WHAT YOU NEED TO DO:
#1 In the gateway server passage, which component actually deploys the agents when deployment goes through a gateway server to another domain?
#2 Reproduce the entries word for word, starting at the line that contains "Q: What is the" and ending with the last line of the entries. Leave the pictures out of your answer.

--- START OF QUOTED PASSAGE ---

To effectively plan to monitor agents with a gateway server, you need to provide hardware for that server (see Chapter 4 for hardware recommendations on this component) and consider the additional design impacts on OpsMgr. If you have a gateway server, it needs to report to a management server. We recommend that the specified management server handle only gateway server communication; because of load issues, we do not recommend that agents report directly to the same management server as a gateway server. However, you can configure multiple gateway servers to report to a single management server.

From a design perspective, be sure to plan for additional hardware for those management servers your gateway servers will report to. Figure 5.4 shows an example of an architecture using gateway servers.

Gateway server architecture.

Figure 5.4. Gateway server architecture.

The ability to monitor agents within workgroups, untrusted domains, or a DMZ in a secure manner is an important feature to consider when designing your OpsMgr solution. Chapter 10, “Complex Configurations,” discusses gateway server implementation and configuration, and Chapter 11, “Securing Operations Manager 2007,” discusses using certificates to communicate with workgroups, untrusted domains, and DMZs.

Note: Reduced Traffic when Deploying Agents with a Gateway Server Configuration

If you are deploying agents and going through a gateway server to the other domain, know that although the RMS sends the command to deploy the agents to the gateway server, the gateway server does the actual agent deployment. This means there is minimal traffic on the link between the RMS and the gateway server.

--- END OF QUOTED PASSAGE ---
--- START OF DATASET CONTENT ---

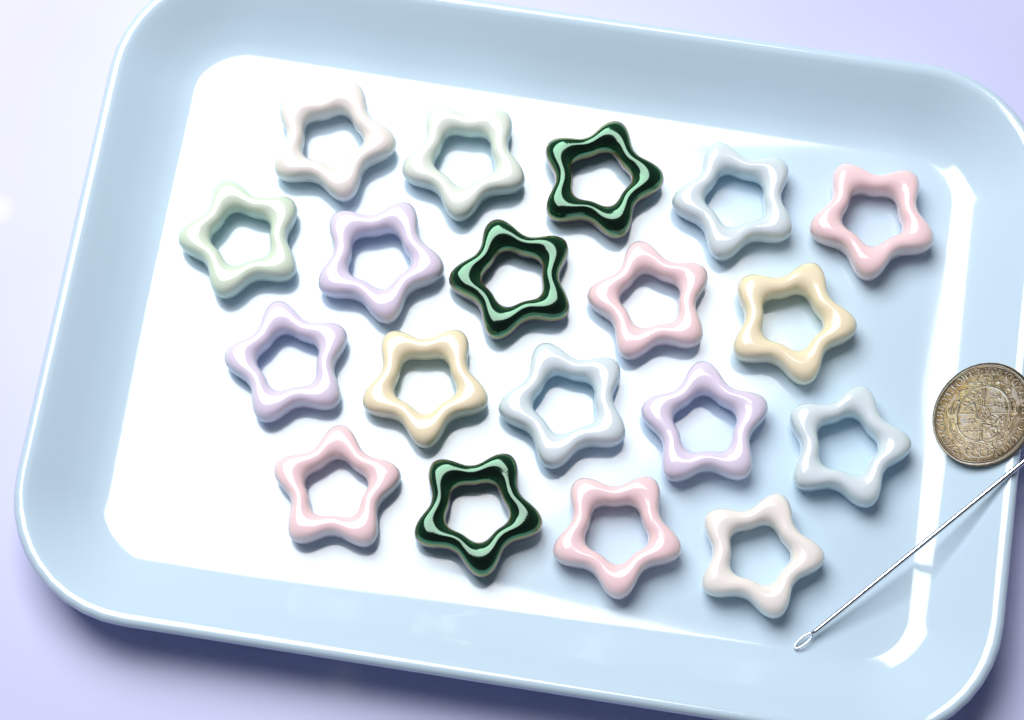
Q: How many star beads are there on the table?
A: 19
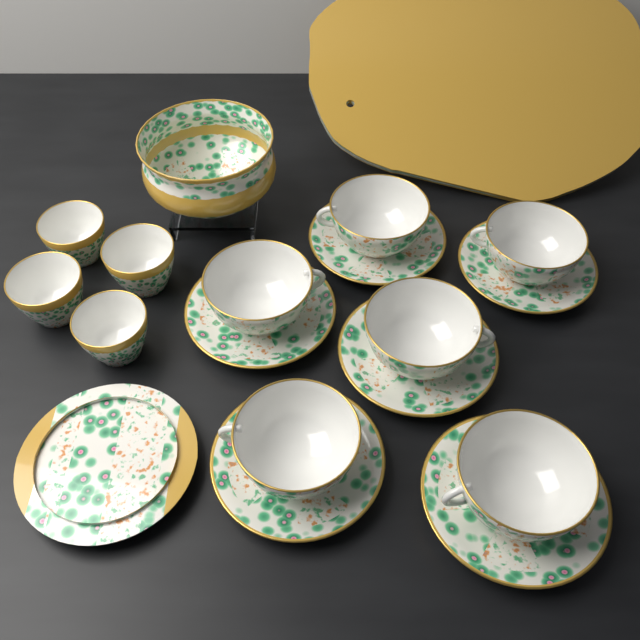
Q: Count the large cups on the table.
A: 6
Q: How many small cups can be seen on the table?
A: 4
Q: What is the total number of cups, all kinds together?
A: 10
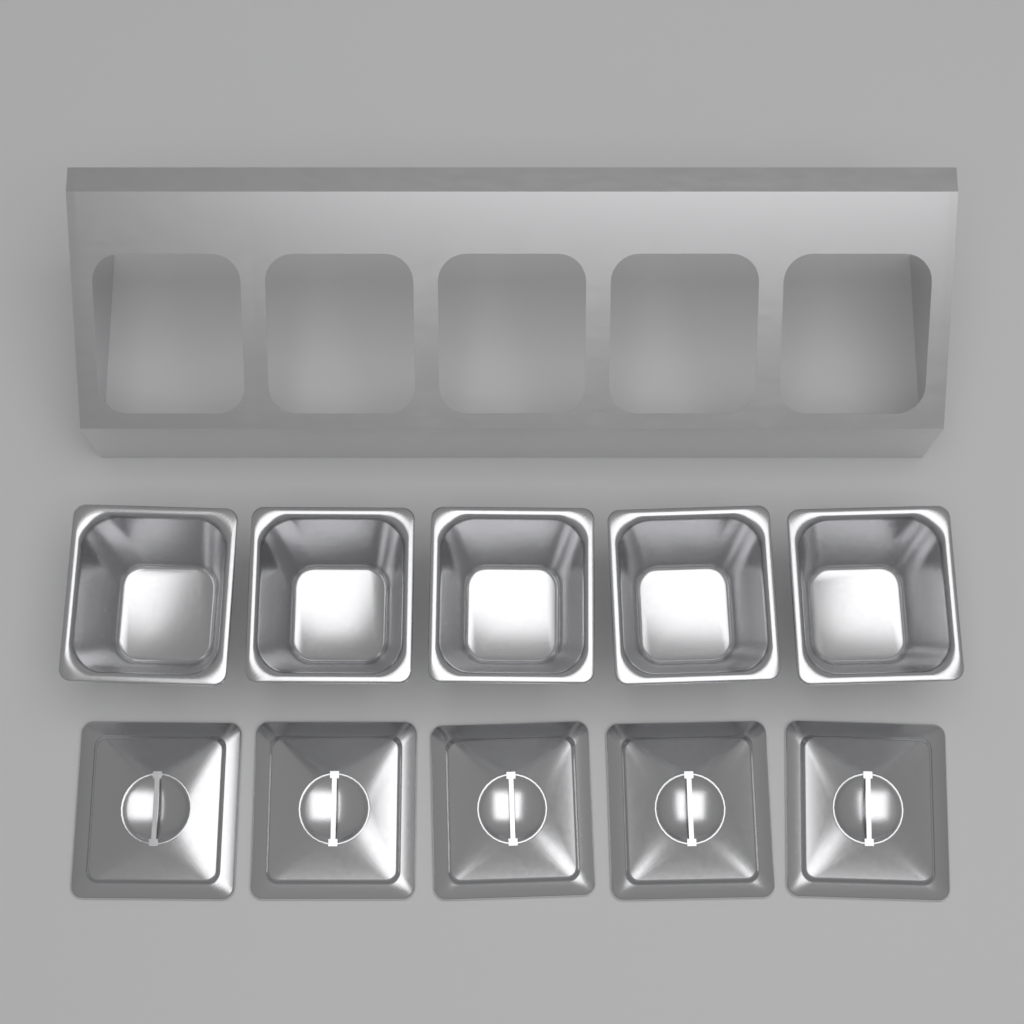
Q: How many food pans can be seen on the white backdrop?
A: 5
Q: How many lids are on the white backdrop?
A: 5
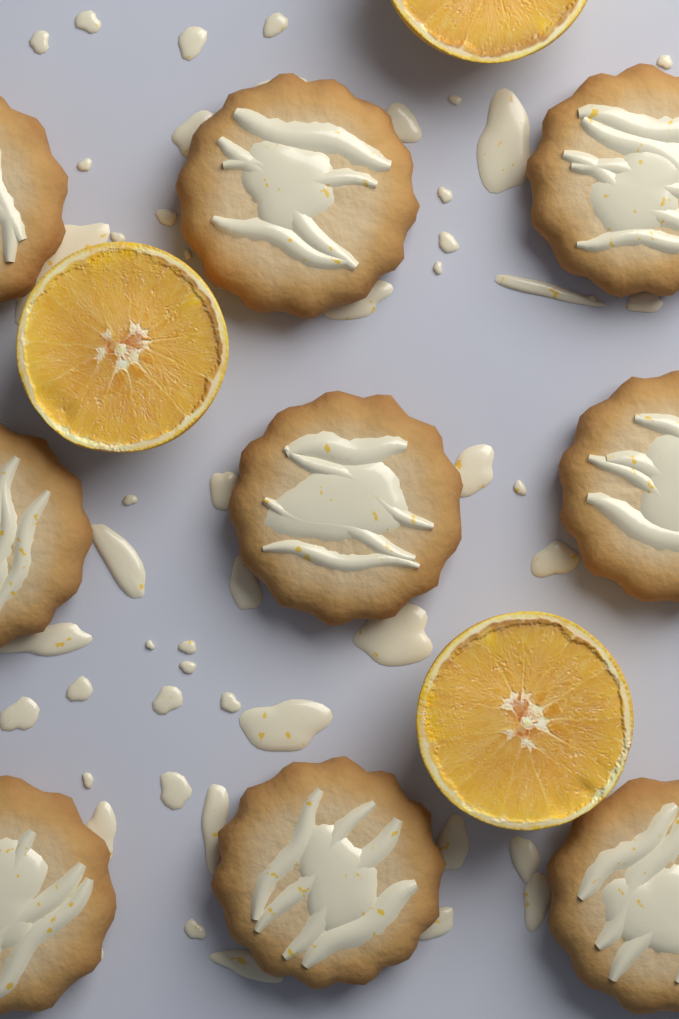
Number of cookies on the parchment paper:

--- END OF DATASET CONTENT ---

ANSWERS PER TASK:
#1 The gateway server does the actual agent deployment.

#2
Q: What is the total number of cups, all kinds together?
A: 10
Q: How many food pans can be seen on the white backdrop?
A: 5
Q: How many lids are on the white backdrop?
A: 5
Number of cookies on the parchment paper:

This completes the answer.